A few studies23, 24 have observed the anatomic and histopathologic changes in ptosis, but none in patients with ptosis after corticosteroid exposure. One study23 analysed the changes in involutional ptosis. Myofibrils ranged from normal to atrophic. Electron microscopy revealed abnormalities in the mitochondria as well as dilated tubular systems. Kuwabara et al24 performed electron microscopy of eyelid muscles and noted reduction or absence of striated levator, vacuolation in muscle cells, and fibrosis of muscle cells in specimens with ptosis, regardless of aetiology, although there was a high degree of variability in the histopathologic changes.

Our prospective animal study sought to investigate whether histopathologic changes were present after steroid injection, excluding ptosis secondary to atrophy or damage to the levator tissues from inadvertent injection to the levator tissues. In our study, histopathologic examination did not reveal any significant inflammation or structural difference in the muscle or aponeurotic eyelid tissues compared to control tissues. One animal study18 on steroid-induced myopathy on rat soleus muscles showed muscle fibre necrosis and apoptotic myonuclei on electron microscopy after daily intraperitoneal TAA injections; another study12 showed only minimal polymorphonuclear leukocyte infiltration in rabbit periocular tissues up to 2 months after subconjunctival and retrobulbar cortisone injection. In our study, no eyelid speculum was used at the time of subtenon's steroid injections in the animal study. We analysed tissues after only 18 days following steroid injection; this may have not been sufficient time to allow for significant changes in levator tissues to take place or for histopathologic changes to be detected. In addition, myofibril changes in the eyelid tissues are more difficult to analyse than other tissues. Masson trichrome stains and electron microscopy were deferred as significant differences were not noted on light microscopy.

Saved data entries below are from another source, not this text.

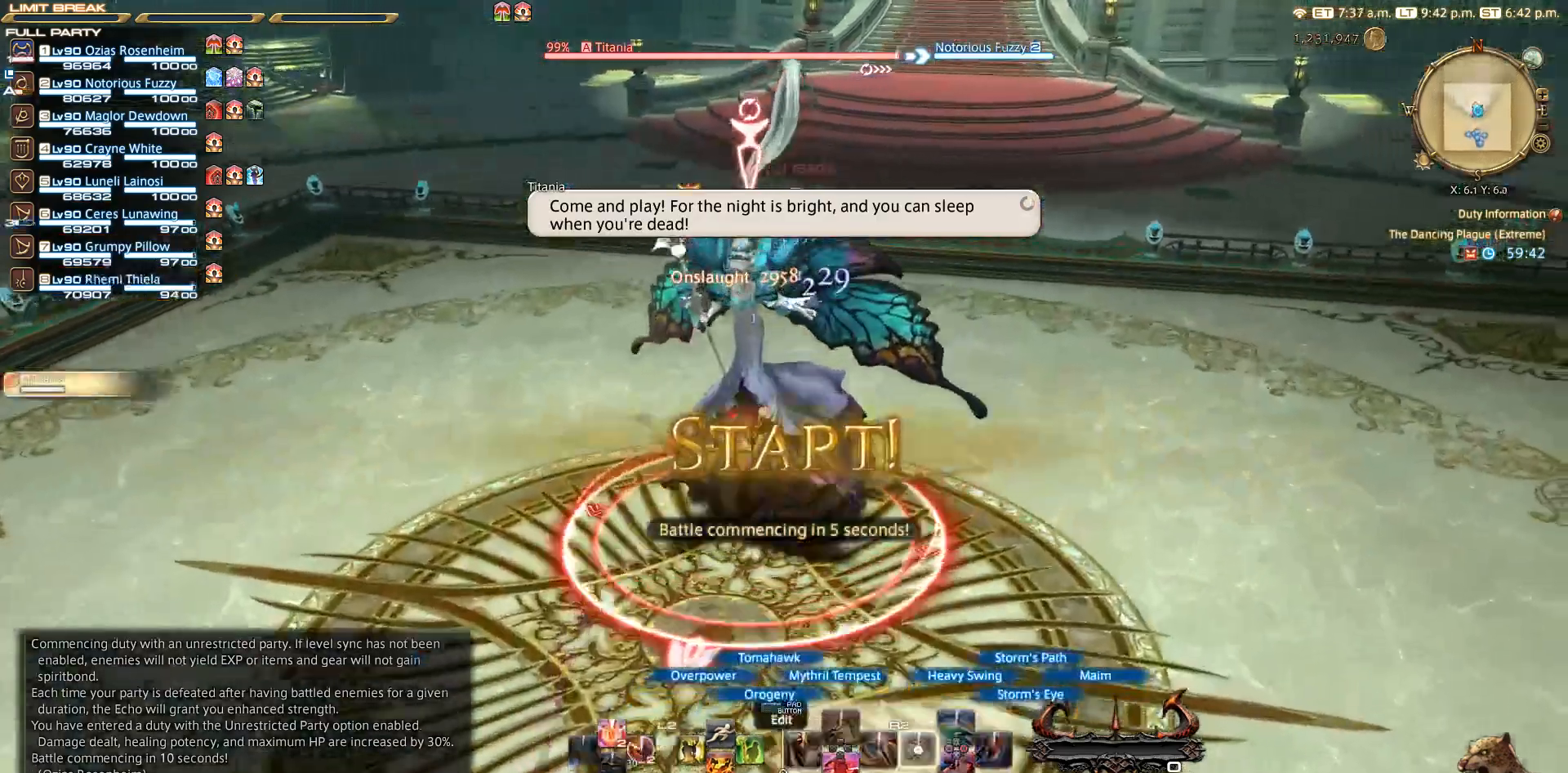
{"buttons": ["R2", "DPAD_RIGHT"], "left_stick": "center", "right_stick": "center", "events": [[50, "SQUARE", "up"], [133, "right_stick", "left"], [250, "left_stick", "center"], [467, "right_stick", "center"]]}
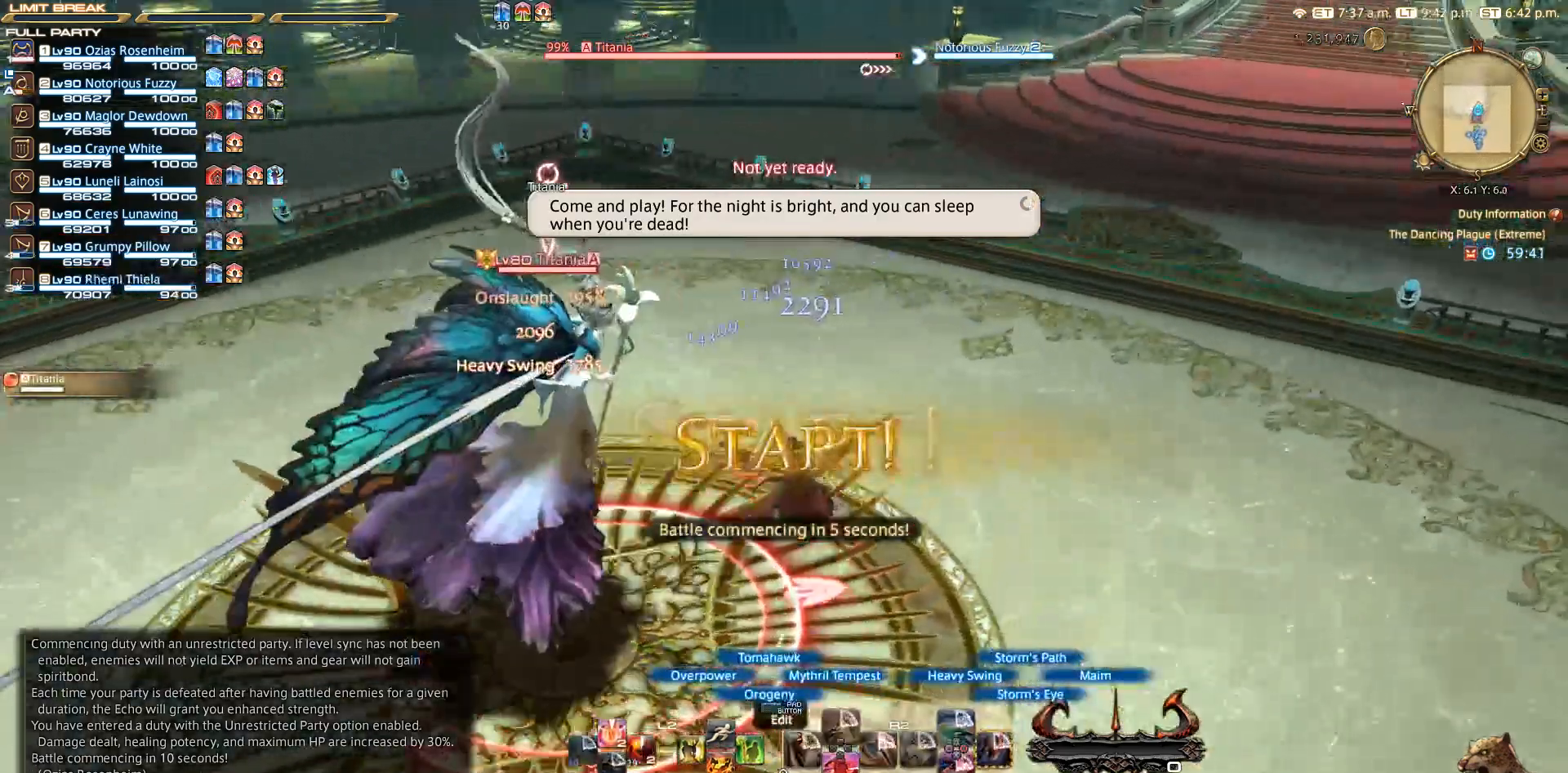
{"buttons": ["R2", "DPAD_RIGHT"], "left_stick": "center", "right_stick": "center", "events": [[133, "CIRCLE", "down"], [150, "left_stick", "down-left"], [250, "CIRCLE", "up"], [300, "left_stick", "center"], [367, "CIRCLE", "down"], [467, "CIRCLE", "up"]]}
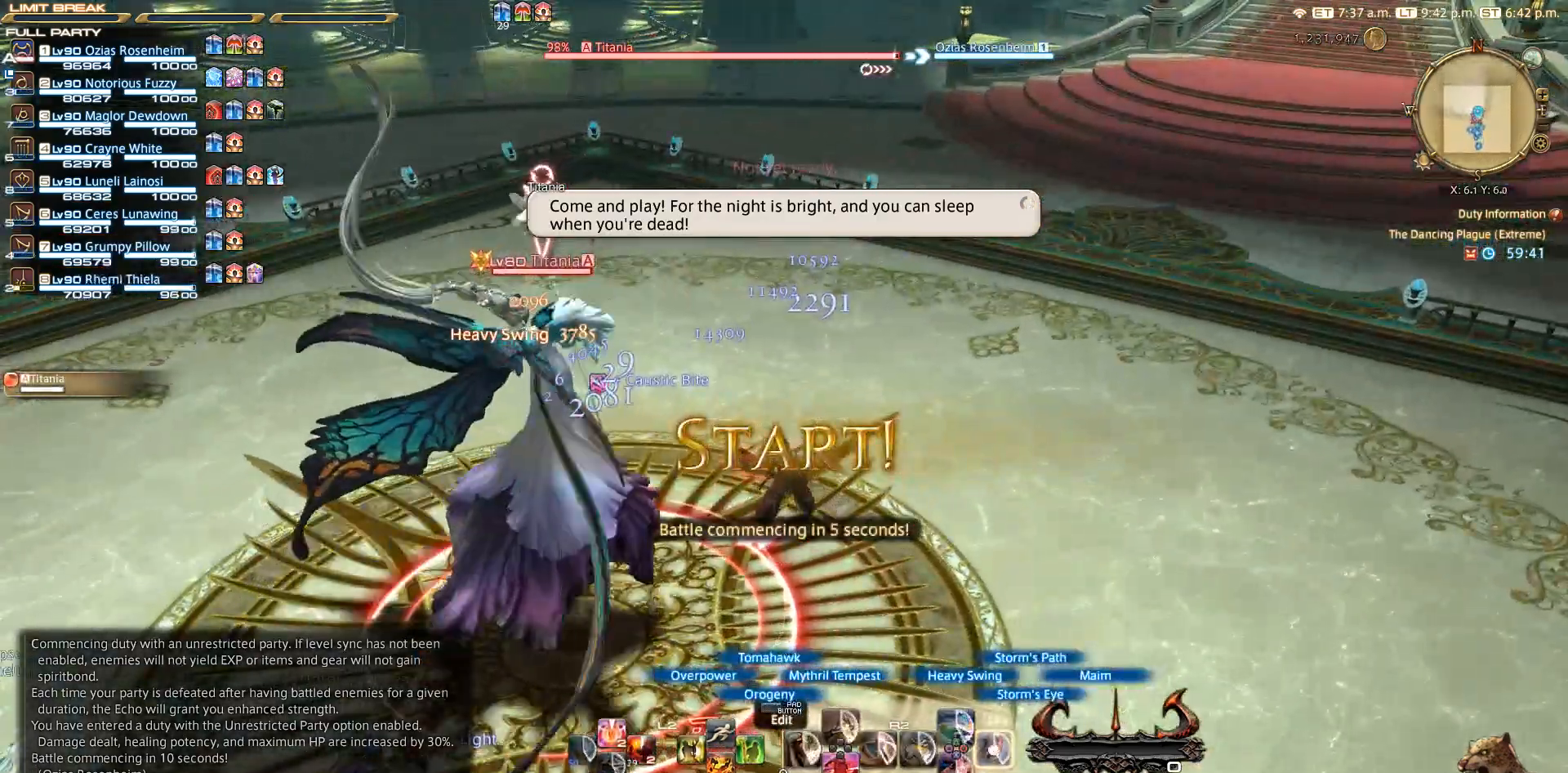
{"buttons": ["CIRCLE", "R2"], "left_stick": "center", "right_stick": "center", "events": [[133, "DPAD_RIGHT", "up"], [267, "CIRCLE", "down"]]}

Based on documented reports of ptosis and tissue changes after exposure to local corticosteroids, we conclude that posterior subtenon's triamcinolone injection may adversely affect nearby tissues. Based on previous clinical observations, the levator muscle or aponeurosis and/or the insertion site of the aponeurosis may be affected. Preoperative eyelid crease measurements may have been useful to assess this mechanism of ptosis; however, they were not available in all study patients. Although not investigated in this study, effects on Muller's muscle may also occur. Our study's limitations were: (1) the follow-up period of 18 days in the animal study which may have been an inadequate time to allow for ptosis to develop or any histopathologic changes to be evident in the eyelid tissues; (2) the small number of animals studied; (3) an eyelid speculum was used in most of the clinical cases but not in the animal studies. Biopsies of other adjacent tissues such as Muller's muscle and orbital tissues would have been useful. More long-term studies in addition to studies directly injecting steroids into the levator muscle are needed in order to better understand how ptosis occurs after exposure to steroids.